All around us, people were on deck trying to figure out what was going to happen.  The crew on three boats to weather of us began to panic and pulled anchor, perhaps thinking it was safer in the marina.  We held a brief conference and decided to stay put until the anchor was no longer doing its job.  Besides, I did not think we could pull anchor anyway, given that our anchor was directly under the boat to weather as a result of a 90-degree wind shift.  I was not confident I could hold the boat into the wind during the procedure, and would probably end up crashing into a neighbor.  I figured if we were going to cause hull damage, I might as well let Mother Nature initiate it.

One of the boats that pulled anchor, a brand-new Sunsail Oceanis 50, shot past us at flank speed, missing by only 10 feet.  Their genoa had partially unfurled and the skipper of this boat was intent on getting into the marina in a big hurry.  I guess they could not find a parking spot because a few minutes later, they shot past us again, this time a little closer.  I could not understand where they were going, because they were heading out of the harbor.  In a short time, they turned left and appeared to be headed towards the mangrove swamp, looking for better shelter.  They obviously did not know about the reef that was in the way because in no time, I could see they were not moving.  The port navigation light was stopped solid in the distance, meaning that their stern was facing into the wind, definitely not a condition favorable to anchoring.  They were aground.  On the bright side, they no longer had to worry about sinking!

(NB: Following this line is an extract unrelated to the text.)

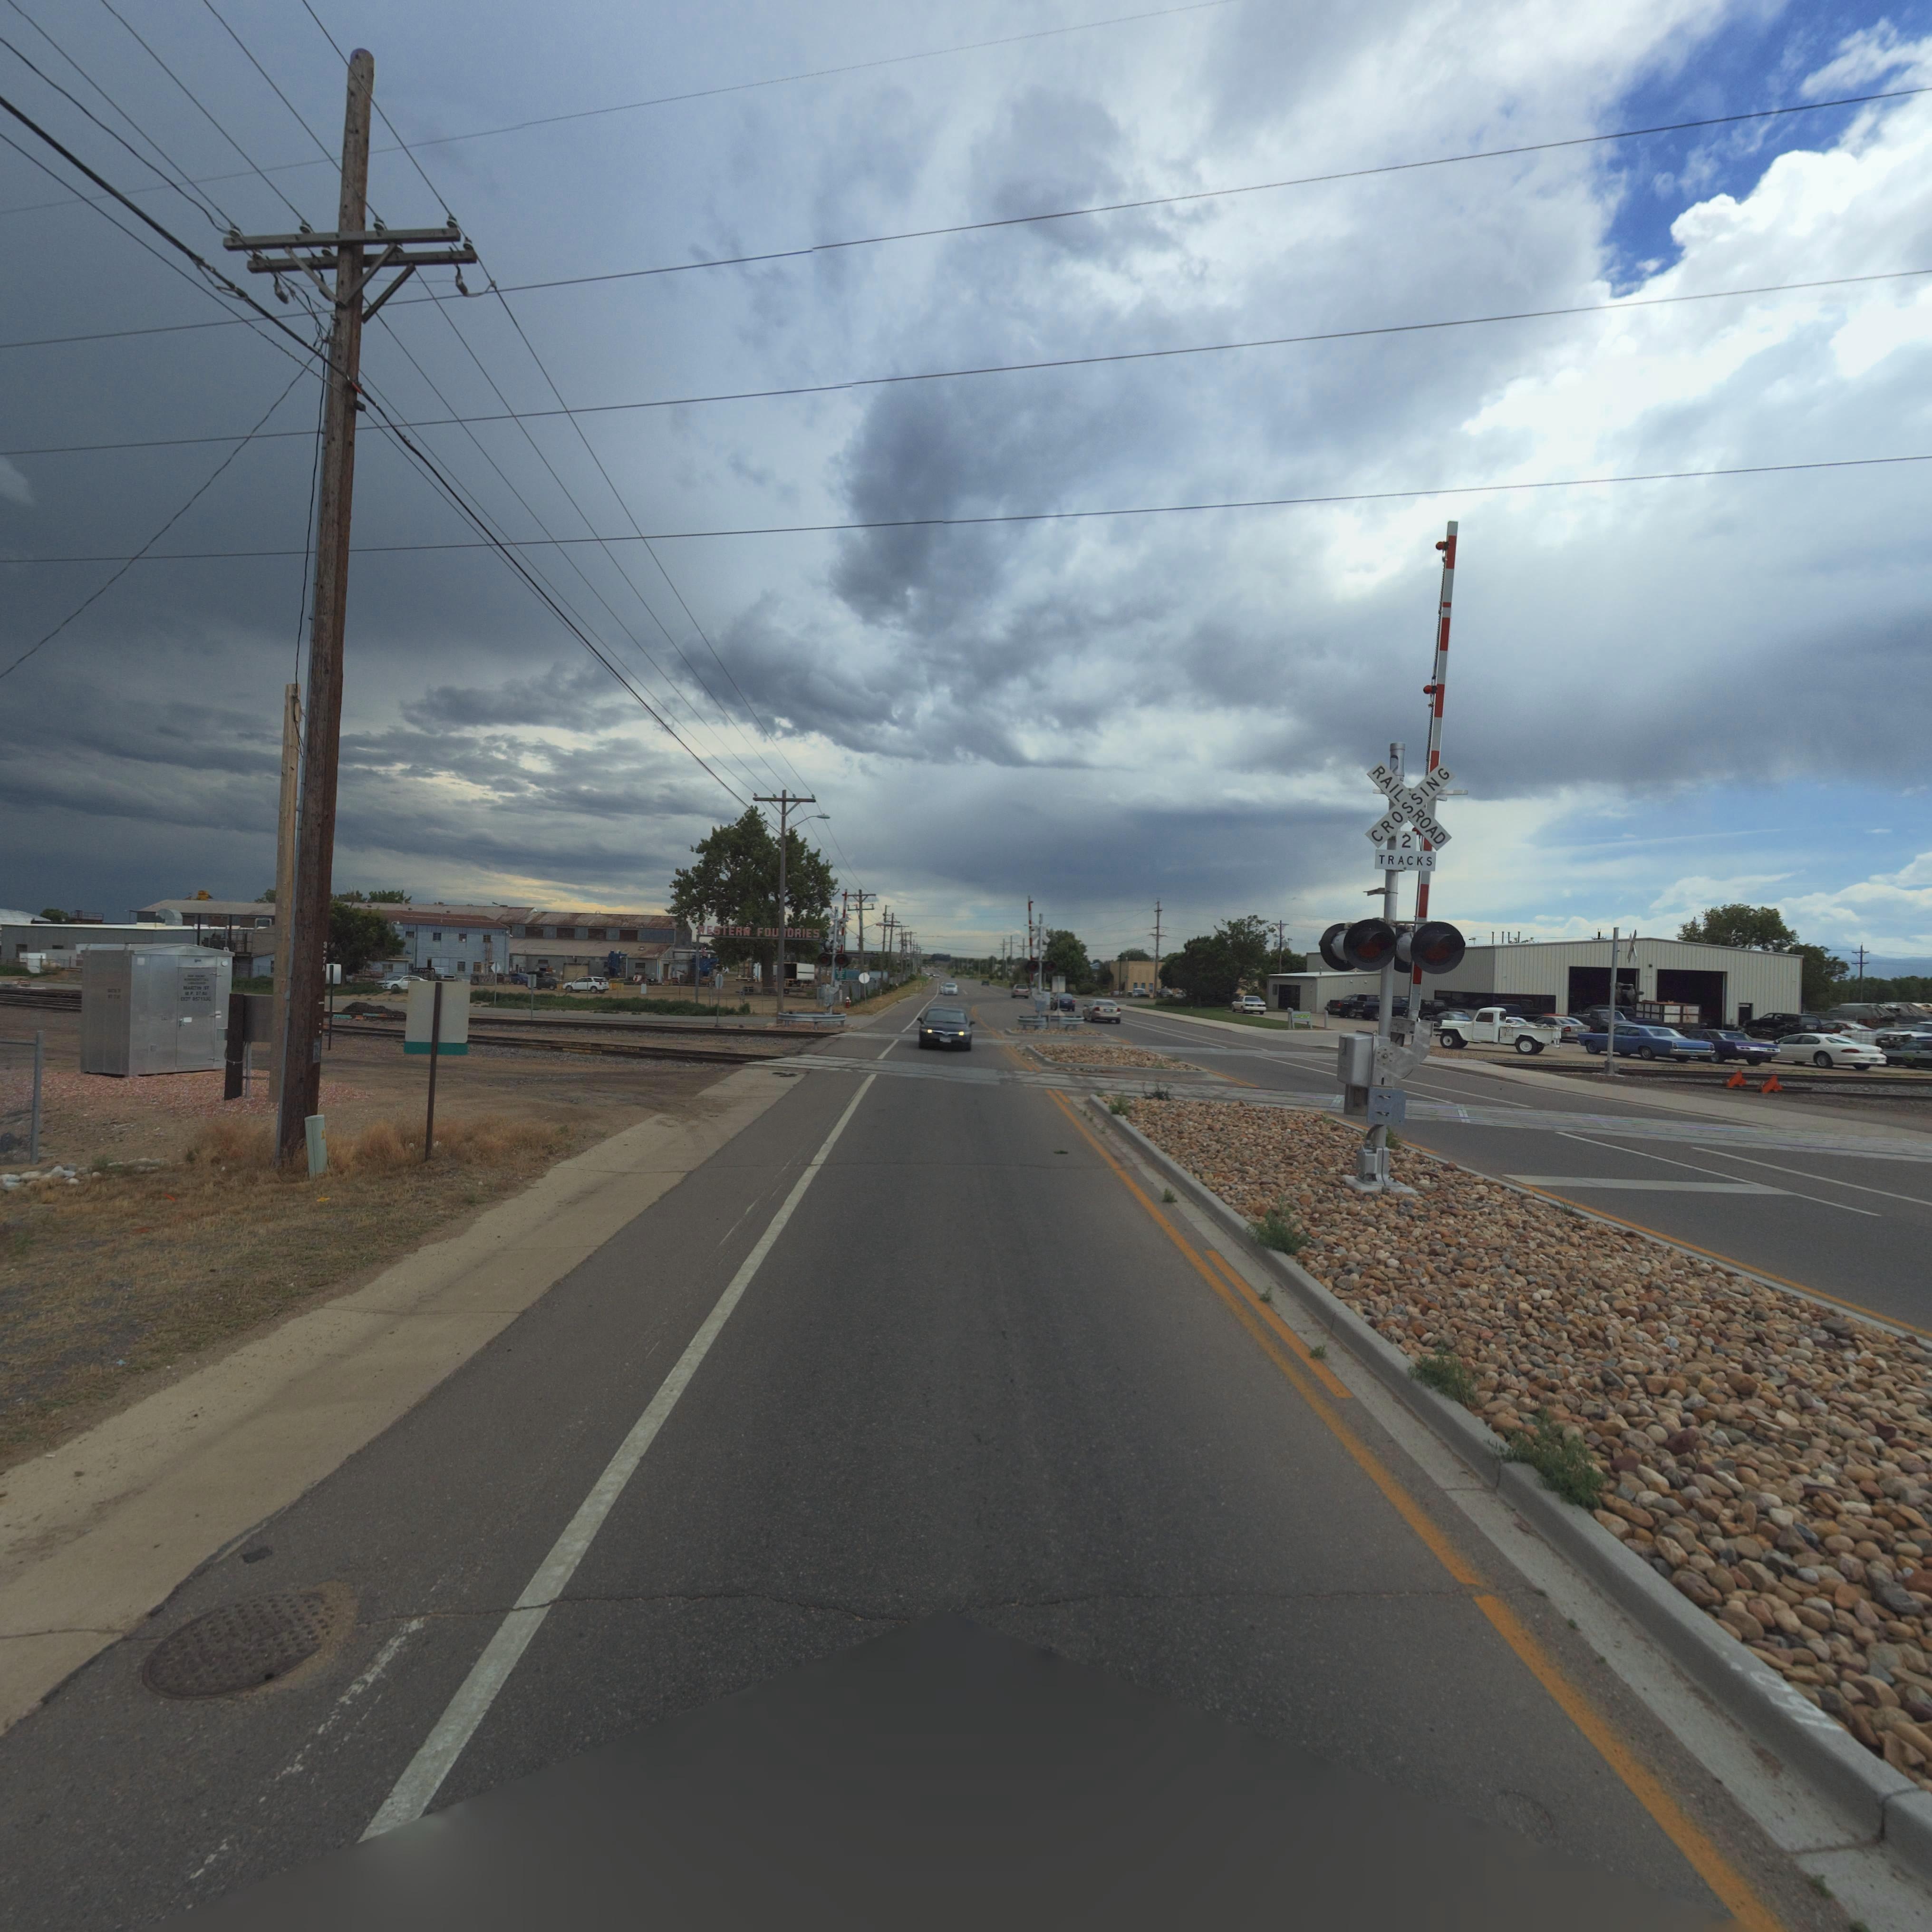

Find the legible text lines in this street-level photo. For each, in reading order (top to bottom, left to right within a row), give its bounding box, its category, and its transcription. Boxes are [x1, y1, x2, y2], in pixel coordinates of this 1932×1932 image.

[697, 925, 820, 938] BusinessName: WESTERN FOU*DRIES
[183, 985, 210, 990] StreetName: ****** ST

This show was interrupted when we heard a sound directly behind us.  One of the other boats that pulled anchor, a 35-foot catamaran, was 10 feet to our stern.  The skipper was on deck by himself, throwing the anchor.  He then ran back to the wheel and engaged full reverse in an attempt to set the hook.  I could see a lone figure in one of the windows looking out.  I surmised that it was the skipper’s wife, probably quite upset at the whole affair her husband got her into.  I speculated that he was alone on deck because she refused to take part in the mess that he was responsible for.

I was at least satisfied that our anchor was holding, because we did not budge one millimeter in reference to the boats immediately around us.  The catamaran anchoring behind us only reminded me of a potential problem that might develop if one of the boats upwind were to break free.  I was certain our anchor would not hold if it had to support another boat, perhaps a catamaran that would become impaled on us.  This would be a BAD situation, and I worried about that one for the entire night.

By 5:00 AM, the big thunderstorm had passed and we were left with 25-knot winds and brief gusts to 30.  This was tolerable.  The catamaran that tried to hook behind us had in fact dragged.  I watched that skipper try to re-anchor at least a dozen times.  He eventually gave up and spent the next 3 hours motoring around the harbor trying not to hit anything.

Just before dawn, the big turquoise cruiser that was anchored to port of us got very sideways in the wind and began dragging the anchor.  The couple on deck just could not get the boat head-to-wind despite their best efforts, and quickly went to work trying to pull the anchor without hitting any of the boats downwind of them.  It was entertaining, to say the least, watching the two of them on deck trying to execute this maneuver.  I was glad they were downwind of us.  They did succeed after a couple of near misses with some downwind boats.  They finally did re-anchor an hour later after four failed attempts.

The Round Man and I stayed on deck until dawn just to make sure we did not miss any further entertainment.  At least things were stable, with the wind steady at only 20 – 25 knots, and occasional gusts to 30.  As long as things remained the same, we would be OK.  I remember focusing on each gust, trying to determine if there was an upward or downwind trend.  It nearly drove me nuts.  I can honestly say that at that moment, I really would have rather been somewhere else.

At 7:00 AM, the situation was stable enough that I felt comfortable enough to go down and sleep.  When I woke up two hours later, I could tell that the worst was over.